▸ **Record excerpts**
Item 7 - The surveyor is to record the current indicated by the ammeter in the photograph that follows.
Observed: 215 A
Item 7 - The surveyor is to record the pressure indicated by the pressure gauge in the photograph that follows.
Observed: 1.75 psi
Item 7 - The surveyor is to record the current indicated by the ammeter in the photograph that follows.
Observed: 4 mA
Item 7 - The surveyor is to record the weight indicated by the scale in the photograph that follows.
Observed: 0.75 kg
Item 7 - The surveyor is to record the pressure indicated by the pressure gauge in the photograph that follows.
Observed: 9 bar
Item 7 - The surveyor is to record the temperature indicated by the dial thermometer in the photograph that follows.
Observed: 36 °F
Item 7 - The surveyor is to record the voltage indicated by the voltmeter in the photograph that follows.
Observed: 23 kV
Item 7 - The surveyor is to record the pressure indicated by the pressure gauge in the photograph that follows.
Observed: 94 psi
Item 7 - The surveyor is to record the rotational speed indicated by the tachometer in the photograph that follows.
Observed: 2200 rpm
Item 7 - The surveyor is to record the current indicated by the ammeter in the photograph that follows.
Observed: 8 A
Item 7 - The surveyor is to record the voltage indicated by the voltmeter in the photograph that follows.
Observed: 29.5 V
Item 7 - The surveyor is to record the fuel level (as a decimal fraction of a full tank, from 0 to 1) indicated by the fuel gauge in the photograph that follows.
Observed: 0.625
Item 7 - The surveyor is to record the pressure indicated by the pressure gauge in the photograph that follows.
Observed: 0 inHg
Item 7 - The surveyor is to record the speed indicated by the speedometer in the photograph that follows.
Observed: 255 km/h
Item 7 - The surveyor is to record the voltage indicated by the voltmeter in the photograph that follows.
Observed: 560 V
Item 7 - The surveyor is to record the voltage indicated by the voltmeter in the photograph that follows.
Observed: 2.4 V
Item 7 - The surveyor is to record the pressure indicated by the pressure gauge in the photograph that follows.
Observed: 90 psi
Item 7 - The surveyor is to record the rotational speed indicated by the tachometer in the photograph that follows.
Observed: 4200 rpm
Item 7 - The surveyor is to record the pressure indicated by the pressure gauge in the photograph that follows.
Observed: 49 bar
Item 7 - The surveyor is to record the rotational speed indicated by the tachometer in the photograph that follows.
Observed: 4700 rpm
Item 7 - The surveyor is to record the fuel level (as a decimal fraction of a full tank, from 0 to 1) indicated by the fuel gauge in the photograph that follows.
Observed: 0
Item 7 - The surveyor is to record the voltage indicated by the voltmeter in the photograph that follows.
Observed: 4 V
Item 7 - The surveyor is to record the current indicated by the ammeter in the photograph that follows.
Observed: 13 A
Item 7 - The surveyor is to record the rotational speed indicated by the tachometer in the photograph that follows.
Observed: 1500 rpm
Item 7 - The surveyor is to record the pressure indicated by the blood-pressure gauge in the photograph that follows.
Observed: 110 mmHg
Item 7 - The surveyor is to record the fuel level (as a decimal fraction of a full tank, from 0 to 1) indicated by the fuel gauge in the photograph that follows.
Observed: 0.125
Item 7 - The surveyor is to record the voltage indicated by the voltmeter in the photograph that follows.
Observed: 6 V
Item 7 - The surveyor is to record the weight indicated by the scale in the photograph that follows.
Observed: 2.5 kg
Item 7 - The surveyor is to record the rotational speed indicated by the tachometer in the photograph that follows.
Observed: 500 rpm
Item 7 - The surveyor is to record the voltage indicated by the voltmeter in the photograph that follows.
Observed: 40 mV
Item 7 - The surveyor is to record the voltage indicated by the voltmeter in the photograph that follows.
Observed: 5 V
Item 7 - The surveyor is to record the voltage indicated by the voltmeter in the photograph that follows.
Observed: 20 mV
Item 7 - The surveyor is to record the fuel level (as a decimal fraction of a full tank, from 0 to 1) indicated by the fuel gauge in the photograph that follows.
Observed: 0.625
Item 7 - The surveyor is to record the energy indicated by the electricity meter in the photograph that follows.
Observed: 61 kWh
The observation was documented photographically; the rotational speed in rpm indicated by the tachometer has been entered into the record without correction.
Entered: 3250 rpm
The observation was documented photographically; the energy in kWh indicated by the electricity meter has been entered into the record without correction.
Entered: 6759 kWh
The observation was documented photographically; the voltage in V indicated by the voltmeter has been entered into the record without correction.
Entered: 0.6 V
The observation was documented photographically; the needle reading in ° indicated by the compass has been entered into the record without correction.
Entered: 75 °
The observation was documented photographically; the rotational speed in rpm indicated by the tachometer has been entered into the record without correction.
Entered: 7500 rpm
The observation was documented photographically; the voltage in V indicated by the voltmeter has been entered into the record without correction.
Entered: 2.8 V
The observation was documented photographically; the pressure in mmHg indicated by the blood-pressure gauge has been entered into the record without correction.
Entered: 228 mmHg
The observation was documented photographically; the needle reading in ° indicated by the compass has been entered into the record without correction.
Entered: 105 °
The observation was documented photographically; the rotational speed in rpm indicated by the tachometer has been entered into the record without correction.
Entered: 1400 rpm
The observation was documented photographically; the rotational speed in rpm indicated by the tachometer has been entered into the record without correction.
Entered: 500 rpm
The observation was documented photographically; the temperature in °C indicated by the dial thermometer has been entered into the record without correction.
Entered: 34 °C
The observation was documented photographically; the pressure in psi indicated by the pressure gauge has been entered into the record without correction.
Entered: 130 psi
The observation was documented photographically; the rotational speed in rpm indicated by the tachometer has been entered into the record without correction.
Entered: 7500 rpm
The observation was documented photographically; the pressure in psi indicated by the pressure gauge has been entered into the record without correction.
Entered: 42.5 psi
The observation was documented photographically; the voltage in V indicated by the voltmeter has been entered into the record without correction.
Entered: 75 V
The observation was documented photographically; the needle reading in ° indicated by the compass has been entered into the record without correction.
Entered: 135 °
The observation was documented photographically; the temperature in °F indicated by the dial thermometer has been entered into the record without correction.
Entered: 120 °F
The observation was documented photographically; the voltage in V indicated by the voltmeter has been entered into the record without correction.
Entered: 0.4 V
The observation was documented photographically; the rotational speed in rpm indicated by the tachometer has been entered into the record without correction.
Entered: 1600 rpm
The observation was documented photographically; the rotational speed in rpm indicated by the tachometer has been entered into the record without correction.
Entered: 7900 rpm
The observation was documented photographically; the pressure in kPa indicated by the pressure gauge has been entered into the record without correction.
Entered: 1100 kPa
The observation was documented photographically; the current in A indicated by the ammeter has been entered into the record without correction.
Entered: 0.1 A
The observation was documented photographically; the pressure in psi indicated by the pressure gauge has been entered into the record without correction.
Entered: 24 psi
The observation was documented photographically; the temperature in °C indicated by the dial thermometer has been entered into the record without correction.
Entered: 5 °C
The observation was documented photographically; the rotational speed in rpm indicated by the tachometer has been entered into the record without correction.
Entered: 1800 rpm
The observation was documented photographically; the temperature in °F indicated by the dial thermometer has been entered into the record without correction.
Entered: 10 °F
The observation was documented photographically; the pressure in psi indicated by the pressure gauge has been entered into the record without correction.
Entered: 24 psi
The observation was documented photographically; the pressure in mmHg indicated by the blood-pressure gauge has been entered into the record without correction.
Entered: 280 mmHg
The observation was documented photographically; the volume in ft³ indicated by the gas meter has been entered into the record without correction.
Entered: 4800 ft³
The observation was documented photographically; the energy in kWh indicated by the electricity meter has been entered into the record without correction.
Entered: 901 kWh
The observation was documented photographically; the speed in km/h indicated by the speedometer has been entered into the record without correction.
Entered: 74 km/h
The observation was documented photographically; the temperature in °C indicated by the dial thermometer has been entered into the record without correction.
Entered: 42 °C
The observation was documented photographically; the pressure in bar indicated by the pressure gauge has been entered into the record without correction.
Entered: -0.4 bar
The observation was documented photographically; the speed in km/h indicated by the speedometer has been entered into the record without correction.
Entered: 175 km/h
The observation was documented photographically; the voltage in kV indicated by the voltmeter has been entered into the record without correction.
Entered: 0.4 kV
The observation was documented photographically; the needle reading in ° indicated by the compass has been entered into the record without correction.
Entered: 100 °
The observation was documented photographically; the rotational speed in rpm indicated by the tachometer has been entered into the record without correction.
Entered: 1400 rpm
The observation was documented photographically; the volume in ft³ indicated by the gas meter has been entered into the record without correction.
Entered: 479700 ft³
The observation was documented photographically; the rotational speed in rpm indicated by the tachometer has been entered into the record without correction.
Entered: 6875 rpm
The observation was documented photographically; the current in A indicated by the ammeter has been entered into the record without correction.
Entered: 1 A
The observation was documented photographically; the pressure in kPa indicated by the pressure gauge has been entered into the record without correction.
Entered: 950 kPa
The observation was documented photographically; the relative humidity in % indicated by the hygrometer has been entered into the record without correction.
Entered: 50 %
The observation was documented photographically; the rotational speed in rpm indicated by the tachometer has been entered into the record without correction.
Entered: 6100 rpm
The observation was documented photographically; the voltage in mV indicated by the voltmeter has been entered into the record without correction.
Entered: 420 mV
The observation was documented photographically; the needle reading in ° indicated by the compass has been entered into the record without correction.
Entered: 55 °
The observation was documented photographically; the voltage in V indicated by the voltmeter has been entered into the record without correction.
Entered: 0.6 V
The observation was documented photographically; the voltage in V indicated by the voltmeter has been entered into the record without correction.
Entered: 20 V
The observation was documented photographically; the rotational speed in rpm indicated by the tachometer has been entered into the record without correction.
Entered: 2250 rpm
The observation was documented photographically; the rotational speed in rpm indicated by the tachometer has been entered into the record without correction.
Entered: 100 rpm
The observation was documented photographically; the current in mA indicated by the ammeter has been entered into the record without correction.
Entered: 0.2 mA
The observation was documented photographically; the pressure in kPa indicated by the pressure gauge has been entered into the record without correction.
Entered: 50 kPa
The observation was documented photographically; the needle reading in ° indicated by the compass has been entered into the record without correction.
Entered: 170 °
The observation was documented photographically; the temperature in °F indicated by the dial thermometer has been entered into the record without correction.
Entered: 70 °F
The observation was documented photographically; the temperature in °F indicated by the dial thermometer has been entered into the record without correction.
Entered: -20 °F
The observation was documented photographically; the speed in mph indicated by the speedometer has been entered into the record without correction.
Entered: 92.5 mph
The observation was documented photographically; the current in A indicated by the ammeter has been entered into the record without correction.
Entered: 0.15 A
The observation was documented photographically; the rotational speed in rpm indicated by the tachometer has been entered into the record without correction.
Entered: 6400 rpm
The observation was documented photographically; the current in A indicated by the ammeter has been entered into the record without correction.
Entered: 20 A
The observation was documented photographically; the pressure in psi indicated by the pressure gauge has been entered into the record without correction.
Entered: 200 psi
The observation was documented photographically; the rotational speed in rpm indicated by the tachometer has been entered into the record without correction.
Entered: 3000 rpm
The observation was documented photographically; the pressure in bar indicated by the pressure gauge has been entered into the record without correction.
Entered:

▸ **The task**
Give the records above, from their first line through the line containing "Observed: 29.5 V" (that line included), as a Markdown table with a "Row" column numbering each line and a "Line" column holding it. Leave out blank lines.

▸ **Solution to this task**
| Row | Line |
|---|---|
| 1 | Item 7 - The surveyor is to record the current indicated by the ammeter in the photograph that follows. |
| 2 | Observed: 215 A |
| 3 | Item 7 - The surveyor is to record the pressure indicated by the pressure gauge in the photograph that follows. |
| 4 | Observed: 1.75 psi |
| 5 | Item 7 - The surveyor is to record the current indicated by the ammeter in the photograph that follows. |
| 6 | Observed: 4 mA |
| 7 | Item 7 - The surveyor is to record the weight indicated by the scale in the photograph that follows. |
| 8 | Observed: 0.75 kg |
| 9 | Item 7 - The surveyor is to record the pressure indicated by the pressure gauge in the photograph that follows. |
| 10 | Observed: 9 bar |
| 11 | Item 7 - The surveyor is to record the temperature indicated by the dial thermometer in the photograph that follows. |
| 12 | Observed: 36 °F |
| 13 | Item 7 - The surveyor is to record the voltage indicated by the voltmeter in the photograph that follows. |
| 14 | Observed: 23 kV |
| 15 | Item 7 - The surveyor is to record the pressure indicated by the pressure gauge in the photograph that follows. |
| 16 | Observed: 94 psi |
| 17 | Item 7 - The surveyor is to record the rotational speed indicated by the tachometer in the photograph that follows. |
| 18 | Observed: 2200 rpm |
| 19 | Item 7 - The surveyor is to record the current indicated by the ammeter in the photograph that follows. |
| 20 | Observed: 8 A |
| 21 | Item 7 - The surveyor is to record the voltage indicated by the voltmeter in the photograph that follows. |
| 22 | Observed: 29.5 V |